+++ EXTRAIT DU DOCUMENT +++

Libération rythmique pour Boom bip & doseone (lignée blackalicious-Latyrx), Manitoba, The sons of silence et son morceau de grind hip-hop fantomatique, Eardrum (percussions obsédantes remixé pour l’occasion par les Sofa Surfers) et 310.
Une compilation exemplaire, à l’image de ce label éclectique et intelligent. 20/20.
JJ.

 
 
 
 

SOGAR Stengel (List /limonade/metamkine/amanita)
List continue d’édifier méticuleusement une cathédrale sonore cristalline, dont les harmonies transparentes singent le silence, tronquent les distances et ricochent sur les parois en échos sans fin.
Sogar, présent sur la compilation introductive du label ne relâche pas son addiction pour les résonances analogiques, prolongeant sa recherche sur les signaux et les interférences plus en amont.
Allemand de son état, Jürgen Heckel a déjà dessiné l’épure d’un album sur 12K (label de Taylor Deupree). Cet album vient confirmer tout le bien qu’on pensait de lui.

+++ DOCUMENTS SOURCES +++

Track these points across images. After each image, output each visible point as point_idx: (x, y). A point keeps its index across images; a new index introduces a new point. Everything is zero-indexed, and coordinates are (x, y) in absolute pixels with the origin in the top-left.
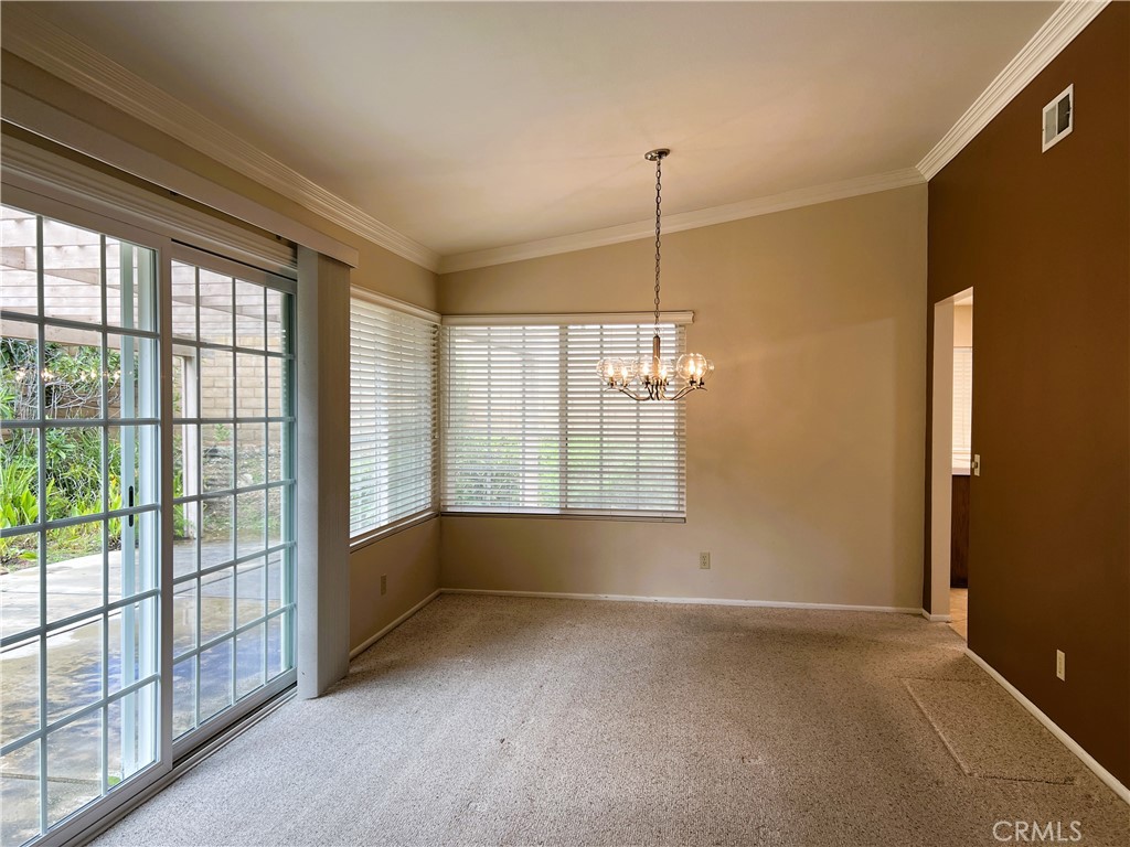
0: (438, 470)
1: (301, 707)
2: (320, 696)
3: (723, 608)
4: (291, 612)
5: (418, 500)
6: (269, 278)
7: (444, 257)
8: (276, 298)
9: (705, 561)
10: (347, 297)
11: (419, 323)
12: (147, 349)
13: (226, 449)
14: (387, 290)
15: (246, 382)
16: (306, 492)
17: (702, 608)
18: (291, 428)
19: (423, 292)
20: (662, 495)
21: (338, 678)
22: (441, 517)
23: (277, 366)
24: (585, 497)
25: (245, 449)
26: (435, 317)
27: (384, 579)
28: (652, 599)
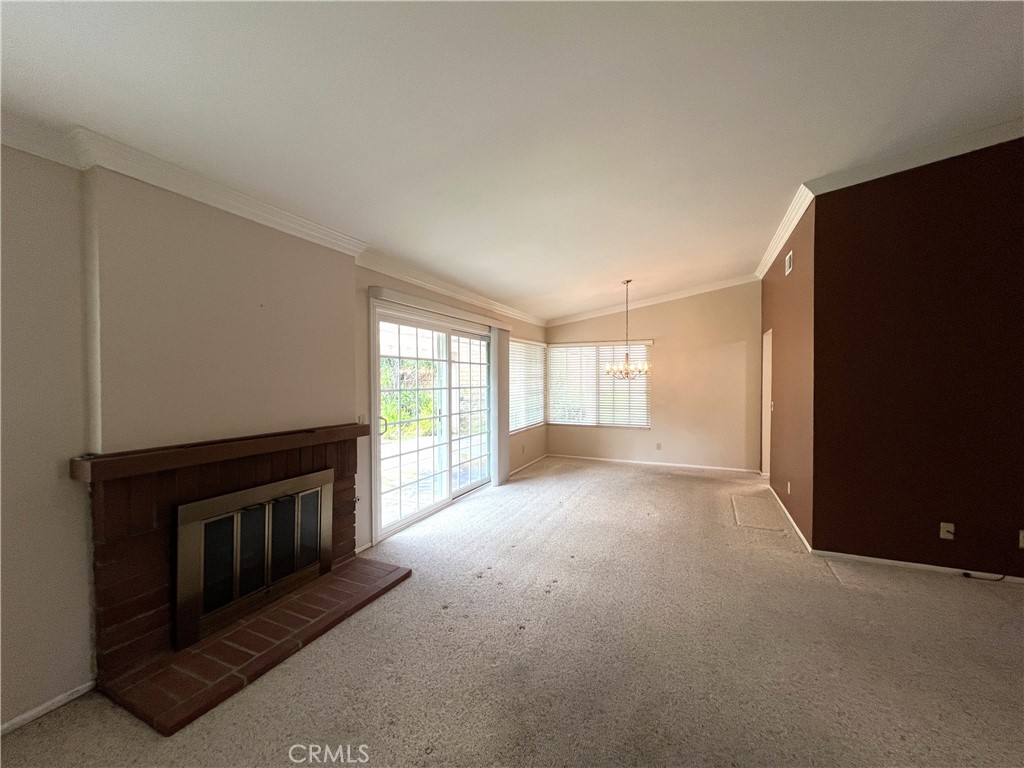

+++

=== TRAVAIL À FAIRE ===
**a)** Réécrivez plus brièvement, s'il vous plaît, le paragraphe de la chronique musicale qui commence par « Allemand de son état », en conservant ses faits principaux.
**b)** Poursuivez la chronique musicale après sa dernière phrase.

=== RÉSULTATS ATTENDUS ===
**a)** L'Allemand Jürgen Heckel a déjà esquissé un album sur 12K, le label de Taylor Deupree. Ce nouvel album confirme la bonne opinion qu'on avait de lui.

**b)**
Les constructions fragiles suggèrent tout juste un détail, à la manière du Mort aux vaches de TV Pow (Staalplaat), par infiltrations fugaces, touches fugitives, oscillations vertigineuses. Ses travaux, très évanescents, éphémères, caressent les mêmes rêves de translucidité que Richard Chartier (en plus symphonique) ou Pimmon (en plus mélodique). Très beau.
JJ.

 
 
 
 

KAT ONOMA Live à la chapelle (dernière bande (unltd)/Wagram)
CADIOT/BURGER Hotel Robinson (dernière bande/Wagram)
Je n’ai jamais été conquis par les charmes de Kat Onoma, même si les projets attenants de Rudolph Burger me caressaient fréquemment l’oreille.
On retrouve dans ce live une bonne part de ce qui enivre les amateurs du groupe : voix profonde et posée, musique lancinante, mélodie triste et éplorée ; Kat Onoma aime la nature simple des choses, leur humanité ; un festival discret, quelques vallons fleuris, des rencontres, du partage, la nature comme amphithéâtre et un village des Cévennes. Sincérité, simplicité et profondeur, voici la démarche artistique de ce groupe.
Enregistré à la chapelle de Saint-Pierre sur L’Hâte (Sainte Marie aux mines), ville natale de Rodolph Burger et de Pascal Benoit.

Burger trouve ici tout les stigmates du prêcheur, la stature imposante de l’homme d’expérience.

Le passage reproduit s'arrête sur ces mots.